FanDuel also controls 27% of the iGaming market, which, although still confined to seven states, represents a market of more than $8.4 billion in 2024 and the potential for tens of billions more as other states join the market.
The company has grown to more than 4 million monthly active users, $5.8 billion in revenue, and over $500 million in EBITDA. Revenue increased by 20% from 2023, while EBITDA grew by more than 80% year over year.
Perhaps finally feeling that the time had come, Boyd and Flutter announced a new strategic partnership on July 10th that, among other things, would see Flutter buy back Boyd’s five percent stake in FanDuel for $1.76 billion, once again giving them 100% ownership.
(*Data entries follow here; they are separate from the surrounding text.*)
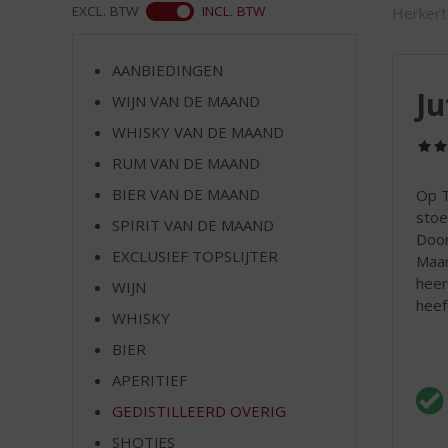
d
ASS
EXCL. BTW
INCL. BTW
Herkert
S
p
r
AANBIEDINGEN
i
Ju
WIJN VAN DE MAAND
n
WHISKY VAN DE MAAND
g
n
RUM VAN DE MAAND
a
BIER VAN DE MAAND
Op T
a
stoe
r
SPIRIT VAN DE MAAND
Door
d
EXCLUSIEF TOPSLIJTER
Maar
e
heer
WIJN
n
heef
a
WHISKY
v
BIER
i
g
APERITIEF
a
GEDISTILLEERD OVERIG
t
SHOTJES
i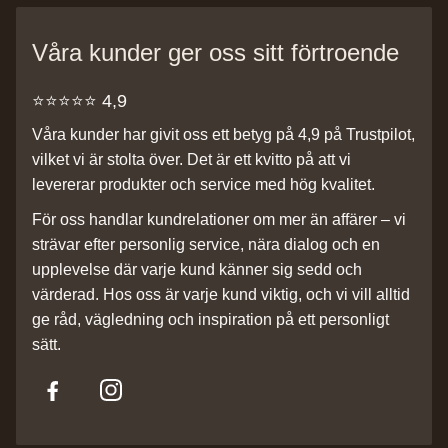
Våra kunder ger oss sitt förtroende
⭐️⭐️⭐️⭐️⭐️ 4,9
Våra kunder har givit oss ett betyg på 4,9 på Trustpilot,
vilket vi är stolta över. Det är ett kvitto på att vi
levererar produkter och service med hög kvalitet.
För oss handlar kundrelationer om mer än affärer – vi
strävar efter personlig service, nära dialog och en
upplevelse där varje kund känner sig sedd och
värderad. Hos oss är varje kund viktig, och vi vill alltid
ge råd, vägledning och inspiration på ett personligt
sätt.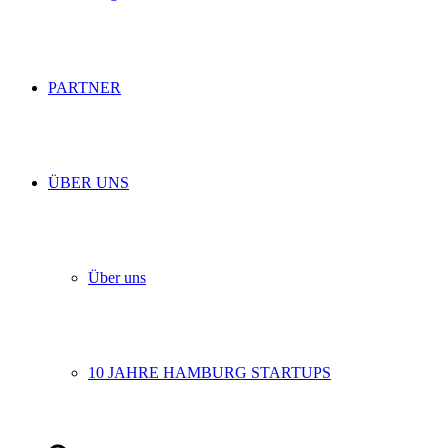
PARTNER
ÜBER UNS
Über uns
10 JAHRE HAMBURG STARTUPS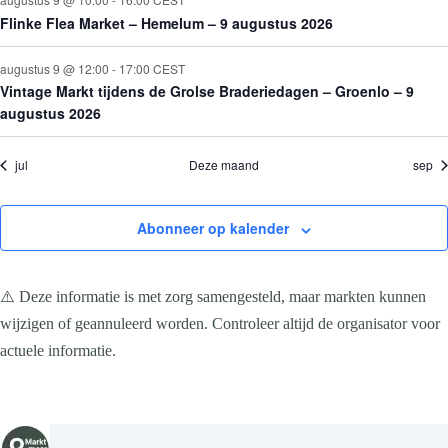
e
e
e
e
e
e
e
n
Flinke Flea Market – Hemelum – 9 augustus 2026
a
n
n
n
n
n
n
n
v
i
augustus 9 @ 12:00
-
17:00
CEST
g
Vintage Markt tijdens de Grolse Braderiedagen – Groenlo – 9
a
augustus 2026
t
i
e
jul
Deze maand
sep
Abonneer op kalender
⚠️ Deze informatie is met zorg samengesteld, maar markten kunnen
wijzigen of geannuleerd worden. Controleer altijd de organisator voor
actuele informatie.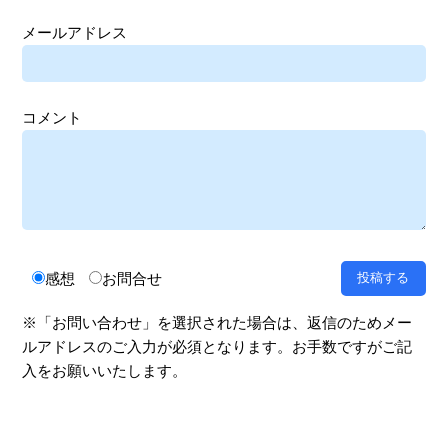
メールアドレス
コメント
感想
お問合せ
※「お問い合わせ」を選択された場合は、返信のためメー
ルアドレスのご入力が必須となります。お手数ですがご記
入をお願いいたします。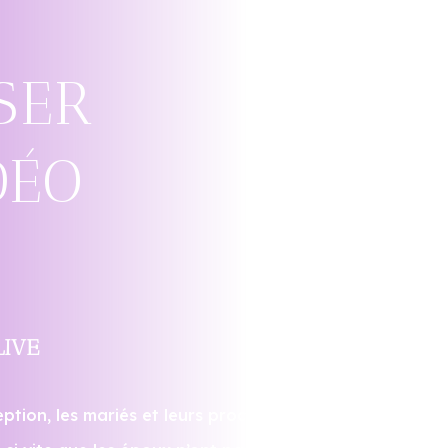
SER
DÉO
LIVE
eption, les mariés et leurs proches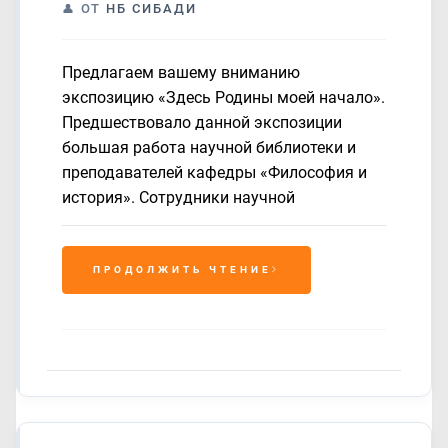
ОТ
НБ СИБАДИ
Предлагаем вашему вниманию
экспозицию «Здесь Родины моей начало».
Предшествовало данной экспозиции
большая работа научной библиотеки и
преподавателей кафедры «Философия и
история». Сотрудники научной
ПРОДОЛЖИТЬ ЧТЕНИЕ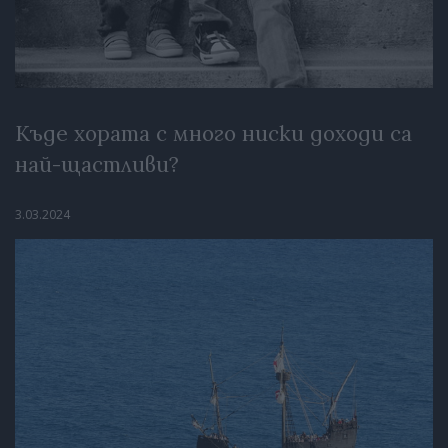
Къде хората с много ниски доходи са
най-щастливи?
3.03.2024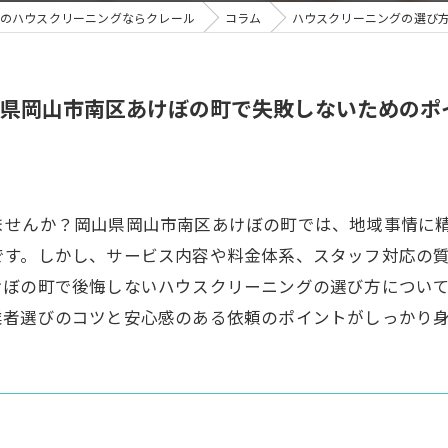
のハウスクリーニングならクレール
コラム
ハウスクリーニングの選び
県岡山市南区あけぼの町で失敗しないためのポ
ませんか？岡山県岡山市南区あけぼの町では、地域事情に
です。しかし、サービス内容や料金体系、スタッフ対応の
けぼの町で後悔しないハウスクリーニングの選び方につい
業者選びのコツと安心感のある依頼のポイントがしっかり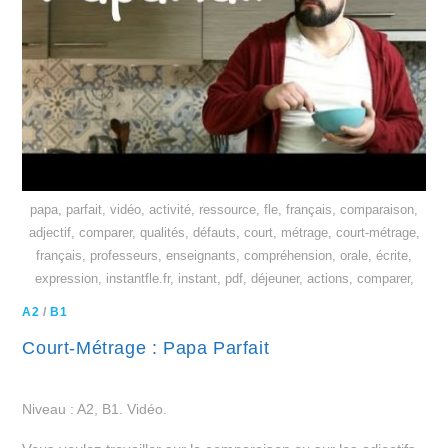
papa, parfait, vidéo, activité, ressource, fle, français, comparaison,
adjectif, comparer, qualités, défauts, court, métrage, court-métrage,
français, professeurs, enseignants, compréhension, orale, écrite,
expression, instantfle.fr, instant, pdf, déjeuner, actions, comparer,
A2
/
B1
Court-Métrage : Papa Parfait
Niveau : A2, B1. Vidéo.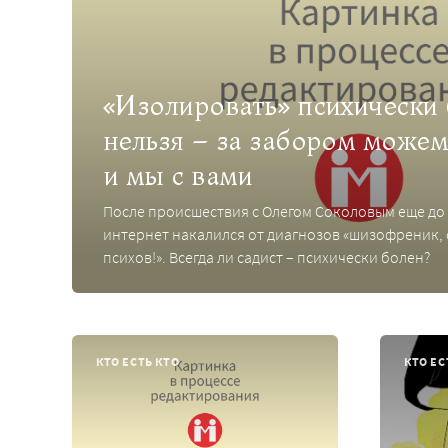
«Изолировать» психически
нельзя – за забором можем
и мы с вами
После происшествия с Олегом Соколовым еще до 
интернет накалился от диагнозов «шизофреник, 
психов!». Всегда ли садист – психически болен?
КТО ЕСТЬ КТО
КТО ЕС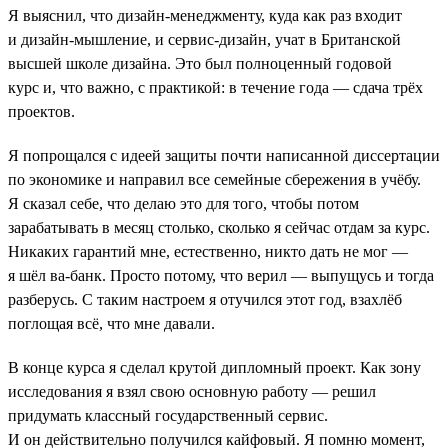
Я выяснил, что дизайн-менеджменту, куда как раз входит
и дизайн-мышление, и сервис-дизайн, учат в Британской
высшей школе дизайна. Это был полноценный годовой
курс и, что важно, с практикой: в течение года — сдача трёх
проектов.
Я попрощался с идеей защиты почти написанной диссертации
по экономике и направил все семейные сбережения в учёбу.
Я сказал себе, что делаю это для того, чтобы потом
зарабатывать в месяц столько, сколько я сейчас отдам за курс.
Никаких гарантий мне, естественно, никто дать не мог —
я шёл ва-банк. Просто потому, что верил — выпущусь и тогда
разберусь. С таким настроем я отучился этот год, взахлёб
поглощая всё, что мне давали.
В конце курса я сделал крутой дипломный проект. Как зону
исследования я взял свою основную работу — решил
придумать классный государственный сервис.
И он действительно получился кайфовый. Я помню момент,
This gives FanDuel a valuation of nearly $31 billion.
And while the deal still sees Boyd collecting fees across nearly a dozen states, Flutter/FanDuel expects to realize over $60 million in cost savings from reduced market access fees under the new deal, which runs through 2038.
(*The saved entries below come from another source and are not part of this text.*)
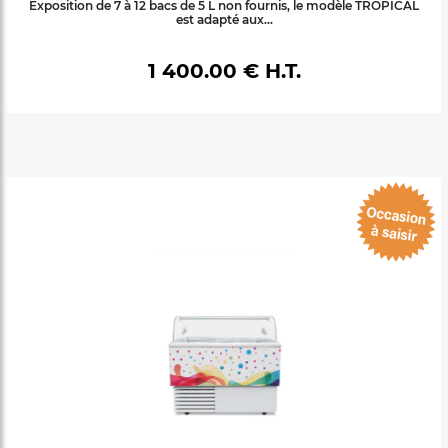
Exposition de 7 à 12 bacs de 5 L non fournis, le modèle TROPICAL
est adapté aux...
1 400.00 € H.T.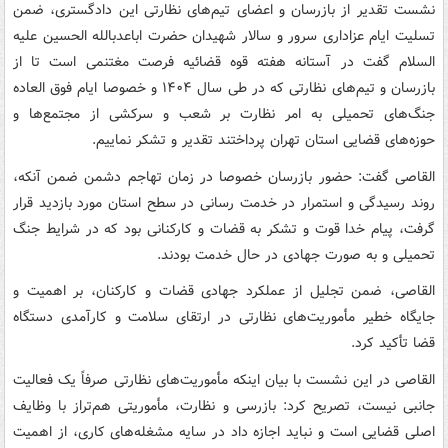
نشست تقدیر از بازرسان و اعضای تیم‌های نظارتی این دادگستری، ضمن
تسلیت ایام عزاداری سرور و سالار شهیدان حضرت اباعدبالله الحسین علیه
السلام گفت در آستانه هفته قوه قضائیه فرصت مغتنمی است تا از
بازرسان و تیم‌های نظارتی که در طی سال ۱۴۰۴ و خصوصا ایام فوق العاده
جنگ‌های تحمیلی به امر نظارت بر شعب و سرکشی از مجتمع‌ها و
حوزه‌های قضایی استان تهران پرداختند تقدیر و تشکر نماییم.
القاصی گفت: حضور بازرسان خصوصا در زمان تهاجم دشمن ضمن آنکه،
روند رسیدگی و استمرار در خدمت رسانی در سطح استان مورد بازدید قرار
گرفت، پیام خدا قوت و تشکر به قضات و کارکنانی بود که در شرایط جنگ
تحمیلی و به صورت جهادی در حال خدمت بودند.
القاصی، ضمن تجلیل از عملکرد جهادی قضات و کارکنان، بر اهمیت و
جایگاه خطیر مأموریت‌های نظارتی در ارتقای سلامت و کارآمدی دستگاه
قضا تأکید کرد.
القاصی در این نشست با بیان اینکه مأموریت‌های نظارتی صرفاً یک فعالیت
جانبی نیست، تصریح کرد: بازرسی و نظارت، مأموریتی هم‌تراز با وظایف
اصلی قضایی است و نباید اجازه داد در سایه مشغله‌های کاری، از اهمیت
While FanDuel stock had struggled this year due to headwinds from tax increases in multiple states for sportsbook operators, many were surprised that Boyd chose this moment to sell its stake.
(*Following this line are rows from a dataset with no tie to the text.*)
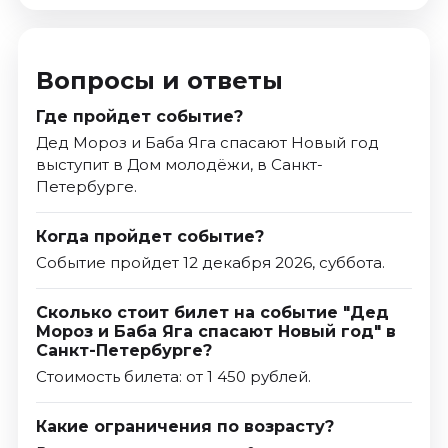
Вопросы и ответы
Где пройдет событие?
Дед Мороз и Баба Яга спасают Новый год
выступит в Дом молодёжи, в Санкт-
Петербурге.
Когда пройдет событие?
Событие пройдет 12 декабря 2026, суббота.
Сколько стоит билет на событие "Дед
Мороз и Баба Яга спасают Новый год" в
Санкт-Петербурге?
Стоимость билета: от 1 450 рублей.
Какие ограничения по возрасту?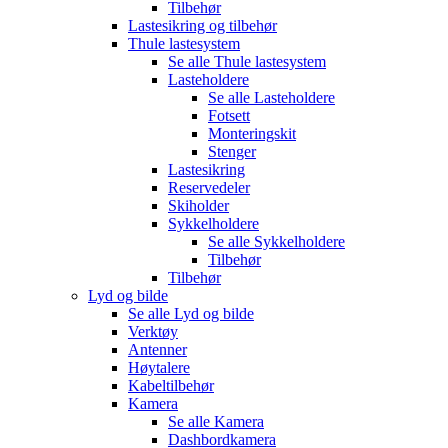
Tilbehør
Lastesikring og tilbehør
Thule lastesystem
Se alle
Thule lastesystem
Lasteholdere
Se alle
Lasteholdere
Fotsett
Monteringskit
Stenger
Lastesikring
Reservedeler
Skiholder
Sykkelholdere
Se alle
Sykkelholdere
Tilbehør
Tilbehør
Lyd og bilde
Se alle
Lyd og bilde
Verktøy
Antenner
Høytalere
Kabeltilbehør
Kamera
Se alle
Kamera
Dashbordkamera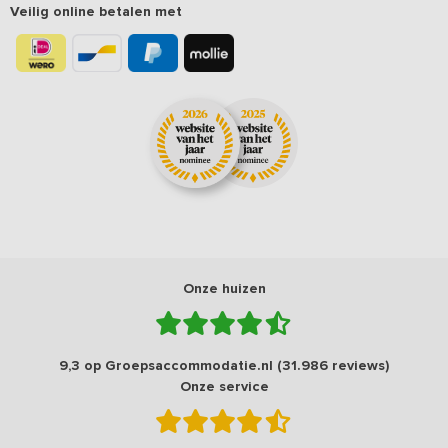
Veilig online betalen met
Onze huizen
9,3 op Groepsaccommodatie.nl (31.986 reviews)
Onze service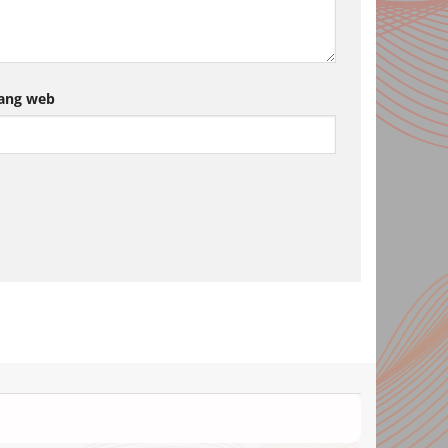
ang web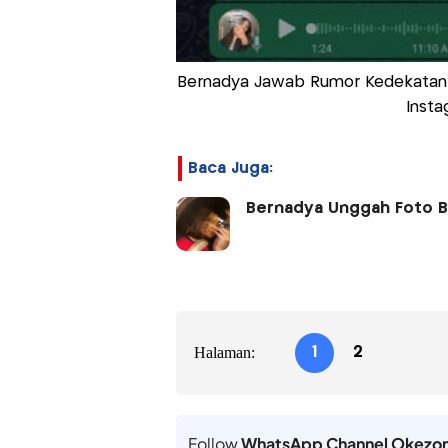
Bernadya Jawab Rumor Kedekatan 
Insta
Baca Juga:
Bernadya Unggah Foto Ba
Halaman:
1
2
Follow
WhatsApp Channel Okezo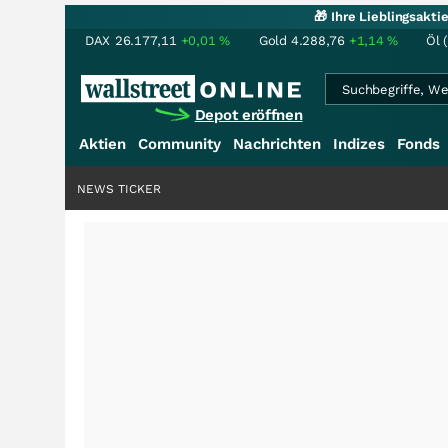
🎁 Ihre Lieblingsakt
DAX
26.177,11
+0,01
%
Gold
4.288,76
+1,14
%
Öl 
Depot eröffnen
Aktien
Community
Nachrichten
Indizes
Fonds
NEWS TICKER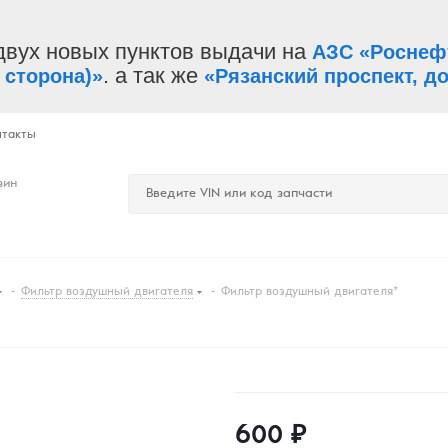
двух новых пунктов выдачи на
АЗС «Роснеф
. а так же
 сторона)»
«Рязанский проспект, до
нтакты
зин
-
Фильтр воздушный двигателя
-
Фильтр воздушный двигателя*
600
₽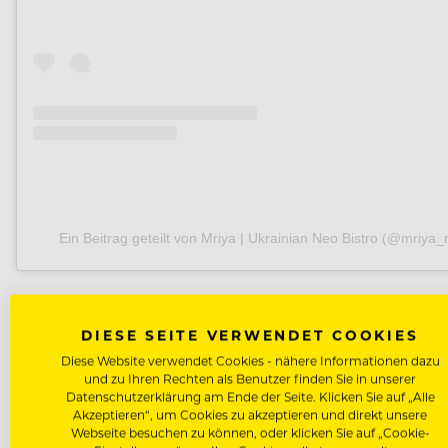
Ein Beitrag geteilt von Mriya | Ukrainian Neo Bistro (@mriya_
DIESE SEITE VERWENDET COOKIES
Diese Website verwendet Cookies - nähere Informationen dazu
und zu Ihren Rechten als Benutzer finden Sie in unserer
Datenschutzerklärung am Ende der Seite. Klicken Sie auf „Alle
UKRAINE
YURII KOVRYZHENKO
Akzeptieren“, um Cookies zu akzeptieren und direkt unsere
Webseite besuchen zu können, oder klicken Sie auf „Cookie-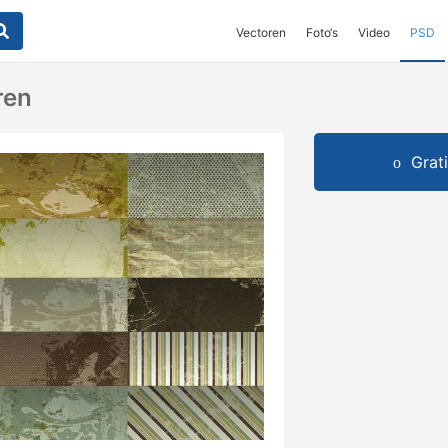
Vectoren
Foto‘s
Video
PSD
ren
Grat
Still, they are in a costly reinvestment phase on many of their Nevada properties, including remodels at The Gold Coast, Suncoast, and The Orleans, as well as in the final stages of completing a $750 million new casino project in Norfolk, Virginia.
That $1.76 billion would go a long way towards paying down their $3.5 billion in debt, as well as open the way to new investment opportunities or strategic purchases.
The 100% ownership stake for Flutter will give them not only significant cost efficiencies but also less partnership complexity, at least in the short run. In the long run, the company must still navigate an option it awarded to Fox, which would allow that company to buy an 18.6% equity stake in the company.
In 2020, when Flutter attempted to purchase the remaining 37% of Flutter from Fastball Holdings, it had to clean up a messy marriage between Fox Bets, The Stars Group, and Fastball. The option was a way of helping delineate who owned what, and also as a peace offering to Fox Bet and its owner, Fox Corporation. However, the pricing of this option soon caused a years-long rift.
While both Fox and Flutter have attempted to litigate the issue, the option remains in place, albeit at a significantly higher price than Fox believed it should have been forced to pay, and allows Fox to exercise it at any time up until 2030.
The price was determined from a December 2020 valuation of the company at $20 billion, considerably more than the $11.2 billion Fox had asserted as fair market value, but with a very small price escalator of just 5% per year in place.
This means Fox could already purchase what is a roughly $6.5 billion stake in the company for about $4.3 billion. Still, each year as FanDuel grows by double digits, Fox’s price for that almost 1/5 share of the company only goes up that fixed 5%, and they have at least five more years to decide how they want to proceed.
It’s been a wild seven-year ride. This deal is the culmination of a series of strategic chess moves from betting on regulatory change, then through a series of tactical alliances and betrayals that would make the Hapsburgs blush, to Flutter finally coming out as 100% owner and last man standing, as it were, of a dominant market leader and fully vertically integrated online gaming empire.
But the story doesn’t end here. Looming large over Flutter’s ambitions is the multi-billion-dollar call option awarded to Fox. A massive bargaining chip in a high-stakes boardroom poker game. We will get to see what Machiavellian intrigues Flutter and Fox bring to the table in the next act of FanDuel takes on the world.